Fortunately, there is a solution to these problems.

Using Fold one can define a family of makeUpdate<N> functions and single update operator U so that one can define a functional record update function for any record type simply by specifying a (trivial) isomorphism between that type and function argument list. For example, suppose that we would like to do functional record update on records with fields a and b. Then one defines a function updateAB as follows.

```val updateAB =
fn z =>
let
fun from v1 v2 = {a = v1, b = v2}
fun to f {a = v1, b = v2} = f v1 v2
in
makeUpdate2 (from, from, to)
end
z
```

The functions from (think from function arguments) and to (think to function arguements) specify an isomorphism between a,b records and function arguments. There is a second use of from to work around the lack of first-class polymorphism in SML.

With the definition of updateAB in place, the following expressions are valid.

```updateAB {a = 13, b = "hello"} (set#b "goodbye") \$
updateAB {a = 13.5, b = true} (set#b false) (set#a 12.5) \$
```

As another example, suppose that we would like to do functional record update on records with fields b, c, and d. Then one defines a function updateBCD as follows.

```val updateBCD =
fn z =>
let
fun from v1 v2 v3 = {b = v1, c = v2, d = v3}
fun to f {b = v1, c = v2, d = v3} = f v1 v2 v3
in
makeUpdate3 (from, from, to)
end
z
```

With the definition of updateBCD in place, the following expression is valid.

```updateBCD {b = 1, c = 2, d = 3} (set#c 4) (set#c 5) \$
```

Note that not all fields need be updated and that the same field may be updated multiple times.
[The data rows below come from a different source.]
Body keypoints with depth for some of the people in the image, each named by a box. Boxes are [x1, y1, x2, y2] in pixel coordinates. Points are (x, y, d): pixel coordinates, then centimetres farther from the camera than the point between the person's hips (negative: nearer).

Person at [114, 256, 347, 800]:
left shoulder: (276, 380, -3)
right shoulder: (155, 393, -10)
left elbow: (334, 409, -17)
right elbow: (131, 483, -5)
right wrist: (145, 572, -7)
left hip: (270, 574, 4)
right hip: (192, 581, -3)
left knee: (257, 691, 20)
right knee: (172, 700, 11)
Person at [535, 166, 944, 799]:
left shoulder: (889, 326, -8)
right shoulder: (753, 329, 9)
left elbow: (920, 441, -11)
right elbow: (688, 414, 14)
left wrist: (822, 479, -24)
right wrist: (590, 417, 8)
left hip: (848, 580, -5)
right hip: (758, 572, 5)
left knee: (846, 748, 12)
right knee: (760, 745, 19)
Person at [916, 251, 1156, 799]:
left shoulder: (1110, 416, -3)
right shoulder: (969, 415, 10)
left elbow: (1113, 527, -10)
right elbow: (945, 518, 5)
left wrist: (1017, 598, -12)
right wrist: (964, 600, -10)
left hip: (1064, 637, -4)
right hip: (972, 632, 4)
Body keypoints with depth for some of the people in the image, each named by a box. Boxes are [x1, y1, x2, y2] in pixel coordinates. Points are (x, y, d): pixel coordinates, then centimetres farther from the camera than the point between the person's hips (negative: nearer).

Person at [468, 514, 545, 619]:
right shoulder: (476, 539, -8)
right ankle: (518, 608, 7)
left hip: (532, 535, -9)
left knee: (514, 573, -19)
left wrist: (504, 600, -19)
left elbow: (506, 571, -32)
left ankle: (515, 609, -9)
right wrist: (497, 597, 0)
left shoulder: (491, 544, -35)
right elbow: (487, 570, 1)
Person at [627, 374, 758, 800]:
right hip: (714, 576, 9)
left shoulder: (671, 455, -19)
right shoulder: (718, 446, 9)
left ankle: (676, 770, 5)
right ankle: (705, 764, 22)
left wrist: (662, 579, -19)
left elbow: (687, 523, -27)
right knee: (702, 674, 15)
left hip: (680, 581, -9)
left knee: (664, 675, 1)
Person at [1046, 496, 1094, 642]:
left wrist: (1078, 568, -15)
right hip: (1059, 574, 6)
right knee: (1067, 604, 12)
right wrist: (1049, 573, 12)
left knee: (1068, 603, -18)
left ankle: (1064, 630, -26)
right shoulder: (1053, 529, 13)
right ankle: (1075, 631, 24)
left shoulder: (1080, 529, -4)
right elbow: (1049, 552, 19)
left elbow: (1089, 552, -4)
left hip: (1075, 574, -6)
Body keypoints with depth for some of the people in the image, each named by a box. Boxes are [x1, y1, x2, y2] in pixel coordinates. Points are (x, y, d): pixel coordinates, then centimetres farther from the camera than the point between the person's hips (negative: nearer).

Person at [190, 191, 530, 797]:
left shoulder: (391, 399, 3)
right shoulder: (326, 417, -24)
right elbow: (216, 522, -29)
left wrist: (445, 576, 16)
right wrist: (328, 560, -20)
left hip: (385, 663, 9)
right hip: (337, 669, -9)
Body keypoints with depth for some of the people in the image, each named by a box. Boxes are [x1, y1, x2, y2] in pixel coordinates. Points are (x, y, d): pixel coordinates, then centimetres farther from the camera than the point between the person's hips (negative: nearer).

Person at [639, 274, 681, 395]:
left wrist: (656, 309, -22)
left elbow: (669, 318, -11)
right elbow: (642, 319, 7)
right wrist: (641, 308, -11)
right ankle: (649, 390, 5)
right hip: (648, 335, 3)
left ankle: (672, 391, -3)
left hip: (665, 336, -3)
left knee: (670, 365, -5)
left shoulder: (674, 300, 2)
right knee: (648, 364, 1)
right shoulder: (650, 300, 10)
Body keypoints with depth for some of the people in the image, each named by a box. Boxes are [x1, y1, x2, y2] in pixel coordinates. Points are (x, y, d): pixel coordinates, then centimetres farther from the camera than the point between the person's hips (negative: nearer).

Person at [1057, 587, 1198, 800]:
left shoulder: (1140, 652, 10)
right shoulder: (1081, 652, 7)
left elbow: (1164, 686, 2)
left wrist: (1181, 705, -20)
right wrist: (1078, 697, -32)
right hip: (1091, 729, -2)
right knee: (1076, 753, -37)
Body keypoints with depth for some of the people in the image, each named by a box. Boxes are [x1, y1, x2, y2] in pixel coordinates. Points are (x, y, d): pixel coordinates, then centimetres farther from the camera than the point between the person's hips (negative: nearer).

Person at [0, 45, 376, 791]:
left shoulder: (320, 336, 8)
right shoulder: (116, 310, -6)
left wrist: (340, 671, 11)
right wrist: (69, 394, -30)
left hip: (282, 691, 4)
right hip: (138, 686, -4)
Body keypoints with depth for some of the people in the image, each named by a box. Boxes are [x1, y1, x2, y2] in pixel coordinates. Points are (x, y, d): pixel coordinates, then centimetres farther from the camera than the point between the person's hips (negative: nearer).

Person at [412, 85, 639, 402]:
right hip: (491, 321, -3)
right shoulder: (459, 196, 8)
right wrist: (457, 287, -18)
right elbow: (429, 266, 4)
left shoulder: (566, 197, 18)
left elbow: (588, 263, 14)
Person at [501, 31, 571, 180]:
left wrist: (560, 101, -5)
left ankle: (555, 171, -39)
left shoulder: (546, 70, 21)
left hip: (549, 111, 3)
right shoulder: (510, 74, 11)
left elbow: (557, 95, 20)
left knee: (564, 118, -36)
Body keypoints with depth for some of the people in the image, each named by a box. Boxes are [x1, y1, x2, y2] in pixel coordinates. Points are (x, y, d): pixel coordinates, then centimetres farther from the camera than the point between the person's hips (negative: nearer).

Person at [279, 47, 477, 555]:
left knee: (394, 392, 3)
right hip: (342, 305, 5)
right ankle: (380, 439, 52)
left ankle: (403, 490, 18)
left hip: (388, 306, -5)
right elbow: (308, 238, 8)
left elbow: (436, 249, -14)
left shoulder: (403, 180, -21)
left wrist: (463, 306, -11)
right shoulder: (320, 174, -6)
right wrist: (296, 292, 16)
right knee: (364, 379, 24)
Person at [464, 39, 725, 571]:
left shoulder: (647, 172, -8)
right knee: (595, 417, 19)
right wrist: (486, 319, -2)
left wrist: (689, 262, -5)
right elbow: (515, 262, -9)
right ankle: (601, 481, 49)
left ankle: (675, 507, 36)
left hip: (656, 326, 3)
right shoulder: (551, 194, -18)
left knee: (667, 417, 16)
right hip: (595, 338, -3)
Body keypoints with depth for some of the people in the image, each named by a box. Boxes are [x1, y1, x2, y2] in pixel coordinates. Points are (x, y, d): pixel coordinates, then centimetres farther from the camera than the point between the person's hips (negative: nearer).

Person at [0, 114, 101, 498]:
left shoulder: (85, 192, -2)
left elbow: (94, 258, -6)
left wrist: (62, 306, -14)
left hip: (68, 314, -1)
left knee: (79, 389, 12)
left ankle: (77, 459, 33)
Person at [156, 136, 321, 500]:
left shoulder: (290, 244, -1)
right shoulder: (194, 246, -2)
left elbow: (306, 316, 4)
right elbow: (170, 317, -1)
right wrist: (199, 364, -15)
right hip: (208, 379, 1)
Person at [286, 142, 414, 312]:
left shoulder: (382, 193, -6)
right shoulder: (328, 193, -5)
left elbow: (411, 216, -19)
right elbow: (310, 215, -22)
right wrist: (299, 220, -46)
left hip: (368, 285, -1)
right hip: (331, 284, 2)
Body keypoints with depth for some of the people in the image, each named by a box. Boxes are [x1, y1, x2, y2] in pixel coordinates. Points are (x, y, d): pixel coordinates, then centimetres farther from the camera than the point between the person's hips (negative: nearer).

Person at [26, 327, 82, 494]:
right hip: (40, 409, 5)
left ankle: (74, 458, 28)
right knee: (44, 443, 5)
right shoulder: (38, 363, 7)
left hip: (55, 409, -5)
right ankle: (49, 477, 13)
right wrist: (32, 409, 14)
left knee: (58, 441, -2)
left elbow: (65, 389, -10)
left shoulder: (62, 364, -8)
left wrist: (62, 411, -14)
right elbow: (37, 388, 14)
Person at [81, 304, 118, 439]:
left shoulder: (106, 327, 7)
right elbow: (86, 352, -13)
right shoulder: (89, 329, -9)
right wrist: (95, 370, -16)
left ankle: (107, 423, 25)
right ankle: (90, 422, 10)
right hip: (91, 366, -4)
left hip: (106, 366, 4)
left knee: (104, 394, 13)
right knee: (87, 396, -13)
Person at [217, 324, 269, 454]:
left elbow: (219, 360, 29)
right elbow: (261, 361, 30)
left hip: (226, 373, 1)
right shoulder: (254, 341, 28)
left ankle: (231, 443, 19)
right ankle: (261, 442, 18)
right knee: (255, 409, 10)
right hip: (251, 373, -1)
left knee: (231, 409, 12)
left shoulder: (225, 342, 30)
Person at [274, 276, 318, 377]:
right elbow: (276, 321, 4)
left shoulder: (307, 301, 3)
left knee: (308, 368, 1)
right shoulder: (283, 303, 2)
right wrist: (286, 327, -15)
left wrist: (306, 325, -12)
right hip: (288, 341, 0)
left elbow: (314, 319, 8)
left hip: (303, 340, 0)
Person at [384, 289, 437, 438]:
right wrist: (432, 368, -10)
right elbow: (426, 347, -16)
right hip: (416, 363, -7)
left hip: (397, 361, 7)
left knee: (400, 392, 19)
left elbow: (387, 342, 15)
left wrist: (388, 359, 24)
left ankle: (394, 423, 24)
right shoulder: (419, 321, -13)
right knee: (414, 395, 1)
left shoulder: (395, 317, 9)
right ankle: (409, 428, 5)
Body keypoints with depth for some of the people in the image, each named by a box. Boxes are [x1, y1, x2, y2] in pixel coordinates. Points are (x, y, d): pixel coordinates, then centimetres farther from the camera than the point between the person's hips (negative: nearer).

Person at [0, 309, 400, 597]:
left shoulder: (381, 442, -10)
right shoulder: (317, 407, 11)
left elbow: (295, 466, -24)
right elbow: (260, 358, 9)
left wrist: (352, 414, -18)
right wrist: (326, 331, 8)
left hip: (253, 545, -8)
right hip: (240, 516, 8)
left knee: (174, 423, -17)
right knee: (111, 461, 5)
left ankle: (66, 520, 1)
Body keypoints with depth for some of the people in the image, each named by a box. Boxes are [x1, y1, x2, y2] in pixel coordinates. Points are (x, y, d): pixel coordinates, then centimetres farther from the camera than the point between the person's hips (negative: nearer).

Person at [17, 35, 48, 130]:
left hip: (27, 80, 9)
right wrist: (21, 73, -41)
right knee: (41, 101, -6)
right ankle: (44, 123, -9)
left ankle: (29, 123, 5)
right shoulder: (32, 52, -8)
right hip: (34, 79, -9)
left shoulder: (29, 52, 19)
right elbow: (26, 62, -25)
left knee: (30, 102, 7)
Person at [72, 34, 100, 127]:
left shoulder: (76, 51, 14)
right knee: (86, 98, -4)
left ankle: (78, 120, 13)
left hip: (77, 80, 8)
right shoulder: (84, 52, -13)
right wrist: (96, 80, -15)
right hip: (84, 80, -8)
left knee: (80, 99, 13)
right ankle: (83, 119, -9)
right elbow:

Further note that the same set operator is used for all update functions (in the above, for both updateAB and updateBCD).

In general, to define a functional-record-update function on records with fields f1, f2, …, fN, use the following template.

```val update =
fn z =>
let
fun from v1 v2 ... vn = {f1 = v1, f2 = v2, ..., fn = vn}
fun to f {f1 = v1, f2 = v2, ..., fn = vn} = v1 v2 ... vn
in
makeUpdateN (from, from, to)
end
z
```

With this, one can update a record as follows.

```update {f1 = v1, ..., fn = vn} (set#fi1 vi1) ... (set#fim vim) \$
```

## The FunctionalRecordUpdate structure

Here is the implementation of functional record update.

```structure FunctionalRecordUpdate =
struct
local
fun next g (f, z) x = g (f x, z)
fun f1 (f, z) x = f (z x)
fun f2  z = next f1  z
fun f3  z = next f2  z

fun c0  from = from
fun c1  from = c0  from f1
fun c2  from = c1  from f2
fun c3  from = c2  from f3

fun makeUpdate cX (from, from', to) record =
let
fun ops () = cX from'
fun vars f = to f record
in
Fold.fold ((vars, ops), fn (vars, _) => vars from)
end
in
fun makeUpdate0  z = makeUpdate c0  z
fun makeUpdate1  z = makeUpdate c1  z
fun makeUpdate2  z = makeUpdate c2  z
fun makeUpdate3  z = makeUpdate c3  z

fun upd z = Fold.step2 (fn (s, f, (vars, ops)) => (fn out => vars (s (ops ()) (out, f)), ops)) z
fun set z = Fold.step2 (fn (s, v, (vars, ops)) => (fn out => vars (s (ops ()) (out, fn _ => v)), ops)) z
end
end
```

The idea of makeUpdate is to build a record of functions which can replace the contents of one argument out of a list of arguments. The functions f<X> replace the 0th, 1st, … argument with their argument z. The c<X> functions pass the first X f functions to the record constructor.

The #field notation of Standard ML allows us to select the map function which replaces the corresponding argument. By converting the record to an argument list, feeding that list through the selected map function and piping the list into the record constructor, functional record update is achieved.

## Efficiency

With MLton, the efficiency of this approach is as good as one would expect with the special syntax. Namely a sequence of updates will be optimized into a single record construction that copies the unchanged fields and fills in the changed fields with their new values.

Before Sep 14, 2009, this page advocated an alternative implementation of FunctionalRecordUpdate. However, the old structure caused exponentially increasing compile times. We advise you to switch to the newer version.

## Applications

Functional record update can be used to implement labelled optional arguments.